Staatspreis Baukultur 2024
© Martin Stollberg

Beznerturm in Ravensburg

Aus der Jury:  „Die sorgfältige Abwägung von Erhalt und Erneuerung, von funktionaler Anpassung und ästhetischer Aufwertung, zeugt von einem tiefen Verständnis für die Bedeutung des Gebäudes und seines städtischen Umfelds.“

Preisträger in der Sparte Wohnungsbau

In Ravensburg wurde von einer Baugemeinschaft das Verwaltungsgebäude einer Maschinenbaufabrik aus den 1950er Jahren umgebaut und aufgestockt. Der Neubau ist Teil der Gesamtentwicklung des 1,1 ha großen Bezner-Areals, für das ein städtebaulicher Wettbewerb durchgeführt wurde. Seither werden die verschiedenen Einzelmaßnahmen realisiert, wie beispielsweise Wohnbauten, Umbau und Umnutzung der Fabrikhalle von 1901 sowie therapeutische Werkstätten. Vor dem Umbau hatte der ursprünglich fünfgeschossige Baueine verputzte, regelmäßige Lochfassade mit rechteckigen Fenstern und ein flach geneigtes Zeltdach. Ein einseitig leicht verdrehtes Dachgeschoss in Holzbauweise wurde als sechstes Geschoss aufgesetzt und die Westfassade wurde um etwa drei Meter vorverlegt, um zusätzlichen Raum zu schaffen. Das gesamte Gebäude ist nun mit beigefarbigem Klinker verkleidet und prägt durch seine Höhe und Farbe den Eingang des neugeschaffenen Stadtquartiers.

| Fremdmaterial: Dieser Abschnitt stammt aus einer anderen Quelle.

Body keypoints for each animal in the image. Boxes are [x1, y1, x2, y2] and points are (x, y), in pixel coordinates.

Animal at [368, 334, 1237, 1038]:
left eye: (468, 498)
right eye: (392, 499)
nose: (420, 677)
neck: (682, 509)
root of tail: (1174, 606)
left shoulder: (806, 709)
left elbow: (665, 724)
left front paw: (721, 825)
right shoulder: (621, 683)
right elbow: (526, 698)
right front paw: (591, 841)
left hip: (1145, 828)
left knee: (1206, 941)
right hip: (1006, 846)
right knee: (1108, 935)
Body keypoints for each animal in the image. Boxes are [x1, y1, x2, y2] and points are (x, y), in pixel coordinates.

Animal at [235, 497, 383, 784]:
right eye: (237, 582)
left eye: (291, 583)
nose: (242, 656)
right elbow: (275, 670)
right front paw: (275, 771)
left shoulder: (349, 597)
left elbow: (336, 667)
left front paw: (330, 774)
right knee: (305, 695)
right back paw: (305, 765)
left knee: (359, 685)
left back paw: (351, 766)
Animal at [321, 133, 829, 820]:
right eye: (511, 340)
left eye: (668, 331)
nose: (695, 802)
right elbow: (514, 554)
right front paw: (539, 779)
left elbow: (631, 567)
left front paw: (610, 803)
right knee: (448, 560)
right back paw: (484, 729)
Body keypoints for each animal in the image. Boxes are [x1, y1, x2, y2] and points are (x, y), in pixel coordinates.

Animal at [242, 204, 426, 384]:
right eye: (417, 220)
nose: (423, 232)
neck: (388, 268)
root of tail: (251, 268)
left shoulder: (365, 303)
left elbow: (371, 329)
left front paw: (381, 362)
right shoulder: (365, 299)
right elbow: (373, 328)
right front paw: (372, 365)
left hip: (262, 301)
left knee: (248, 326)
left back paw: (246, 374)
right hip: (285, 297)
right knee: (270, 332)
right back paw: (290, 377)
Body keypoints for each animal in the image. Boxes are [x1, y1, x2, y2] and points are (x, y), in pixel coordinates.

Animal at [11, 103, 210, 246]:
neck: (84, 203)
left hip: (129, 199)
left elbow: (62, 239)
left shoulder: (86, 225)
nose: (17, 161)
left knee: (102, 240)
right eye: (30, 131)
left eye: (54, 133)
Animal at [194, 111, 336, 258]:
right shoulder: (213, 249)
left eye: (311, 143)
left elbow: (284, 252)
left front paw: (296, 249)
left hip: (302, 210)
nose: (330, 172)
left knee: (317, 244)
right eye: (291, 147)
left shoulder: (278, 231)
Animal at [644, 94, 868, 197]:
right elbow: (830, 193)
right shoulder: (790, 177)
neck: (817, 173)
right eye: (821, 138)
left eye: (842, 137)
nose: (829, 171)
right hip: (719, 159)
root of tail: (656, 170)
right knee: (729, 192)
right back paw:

Die Fensteröffnungen wurden in Höhe und Breite vergrößert; die Stürze wurden – in Anlehnung an die benachbarte Fabrikhalle – teilweise mit Rund- bzw. Segmentbögen versehen. Der Anschluss des Beznerturms an den Baubestand geschieht über eine halbrunde konkave Fuge, in die später ein Baum gepflanzt wurde. Im Innern blieb die halbovale Treppe mit Terrazzostufen weitgehend unverändert, oberhalb des Bestandes wurde sie in Beton und mit neuem Terrazzo ergänzt. Die zehn neuen Wohneinheiten sowie die Gewerbeeinheit sind individuell aufgeteilt und unterschiedlich gestaltet.


Jury-Bewertung 

Mit dem Umbau und der Erweiterung des ehemaligen, in den 1950er Jahren erbauten, Verwaltungsgebäudes der Bezner Maschinenfabrik hat das Bezner-Areal eine bemerkenswerte Transformation durchlebt und eine neue Identität erhalten. Das vormals fünfgeschossige Gebäude plus Souterrain präsentierte sich vor dem Umbau mit einer verputzten, regelmäßigen Lochfassade und einem Zeltdach. Eine eingeschossige Aufstockung hat das Gebäude räumlich und funktionell erweitert, im Beznerturm sind nun zehn Wohn- und eine Gewerbeeinheit untergebracht. Das einseitig verdrehte Dachgeschoss markiert die erfolgte Aufstockung in Holzbauweise in der Silhouette. Die neu gestaltete Westfassade bildet einen lebendigen Raum mit Loggien, Terrassen und Zimmern. Im Bestandsbau vorhandene Kappendecken wurden von den abgehängten Verkleidungen befreit und sichtbar gemacht. Die gestalterische Entscheidung, die Öffnungen des Gebäudes zu vergrößern und mit Rund- bzw. Segmentbögen zu versehen, schafft eine ungewöhnliche Verbindung zwischen Alt und Neu. Der anspruchsvolle Anschluss an den Bestand gelingt über die halbrunde Baumfuge. Die Umgestaltung des Verwaltungsgebäudes stellt ein herausragendes Beispiel für ein Weiterbauen im historischen Kontext dar. Die sorgfältige Abwägung von Erhalt und Erneuerung, von funktionaler Anpassung und ästhetischer Aufwertung, zeugt von einem tiefen Verständnis für die Bedeutung des Gebäudes und seines städtischen Umfelds.